Questo racconto che ci è giunto tra molti, ha lo scopo di rivestirci della certezza basata su insegnamenti solidi e utili per ricevere la grazia del perdono e la forza di affrontare l’esistenza quotidiana attraverso l’amore e la fede, che sono i frutti della verità creduta.

Ci è stata insegnata dagli apostoli ed evangelisti solo una verità, benché molte siano le sue realizzazioni. Premesso ciò, vogliamo leggere meditando il vangelo, come chi ascolta l’unica buona notizia e si convince in cuor suo che è la verità. Serve poi agire per fede sulla base di ciò che si crede.

La fede che ha guarito ciechi, impostori, sordi ed indemoniati, è la stessa che opera miracoli in chi vuol passare dalla convinzione all’azione, pur non vedendosi ancora esaudito.

Gesù chiede coerenza tra credere e aver fede. Chiede azioni in accordo alla Parola udita, perché solo così il cuore viene guarito e le opere buone si realizzano.

Siamo nella settimana di preghiera per l’unità delle diverse confessioni cristiane e Paolo ci ricorda che ognuno di noi è parte di un medesimo corpo, quello di Cristo, e in esso ognuno ha una precisa funzione da scoprire e da adempiere, così che tutto l’insieme delle parti possa crescere nell’unità attraverso la mutua collaborazione. Nascendo al mondo, Dio ci equipaggia di doni materiali e spirituali.
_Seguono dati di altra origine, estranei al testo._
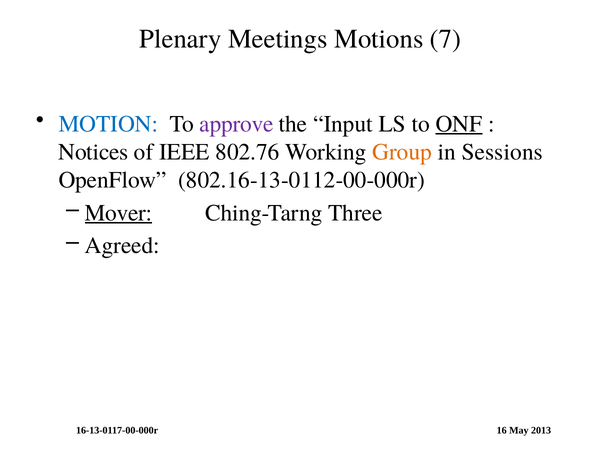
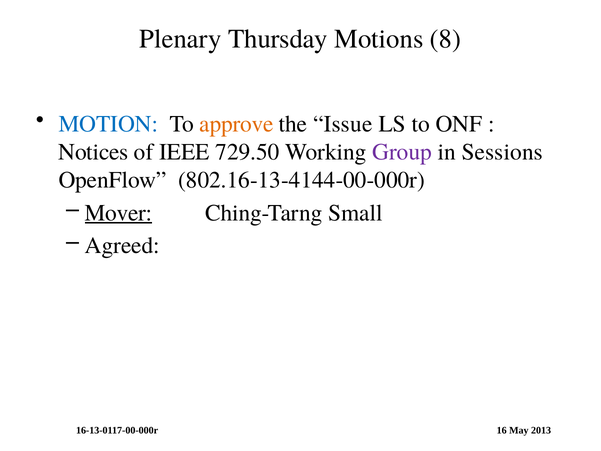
Meetings: Meetings -> Thursday
7: 7 -> 8
approve colour: purple -> orange
Input: Input -> Issue
ONF underline: present -> none
802.76: 802.76 -> 729.50
Group colour: orange -> purple
802.16-13-0112-00-000r: 802.16-13-0112-00-000r -> 802.16-13-4144-00-000r
Three: Three -> Small
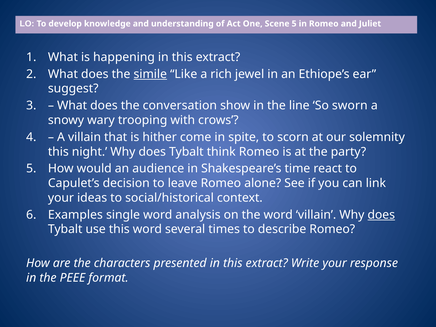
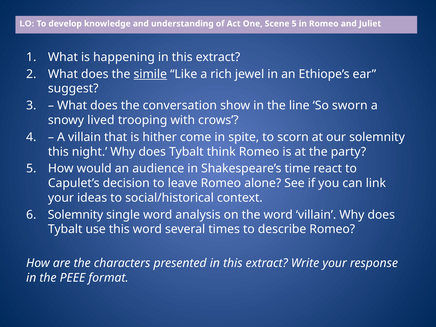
wary: wary -> lived
Examples at (75, 215): Examples -> Solemnity
does at (381, 215) underline: present -> none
Non solo, ma ciascuno di noi è stato reso da Dio stesso un dono per l’intero corpo; ogni persona è infatti destinata al servizio delle altre in virtù dell’appartenenza all’unico corpo.

Servire è scoprirsi in connessione con tutti, ciò significa credere di procedere da un’unica fonte: da Dio che vivifica e dona ogni capacità. Pertanto Luca dichiara che quello che leggiamo nel suo vangelo è degno di essere ritenuto la guida per vivere la promessa di Dio. Luca presenta Gesù che esordisce predicando in movimento. Infatti la grazia di Dio annunciata da Gesù si muove ed opera potentemente solo in chi agisce in sintonia con ciò che ha creduto col cuore e dichiara pubblicamente con sincera convinzione. Allora tutto ciò che costui farà sarà benedizione, salvezza e guarigione, a conferma che la sua fede è vera e lo giustifica davanti a Dio.

Credere è la piattaforma da cui ogni azione procede. Bisogna voler passare ai fatti corrispondenti, altrimenti non cambia il cuore, non vediamo con occhi nuovi, con occhi vivi.

Gesù era convinto del proposito ricevuto da Dio mediante la guida dello Spirito, perciò parlava e agiva.

E noi!? Gesù dichiara: oggi si è compiuta questa Scrittura che voi avete ascoltato. Crediamo per essere rinnovati dentro! Oggi consideriamo che Dio ci ha salvati per amore e agiamo in sintonmia con questo Amore.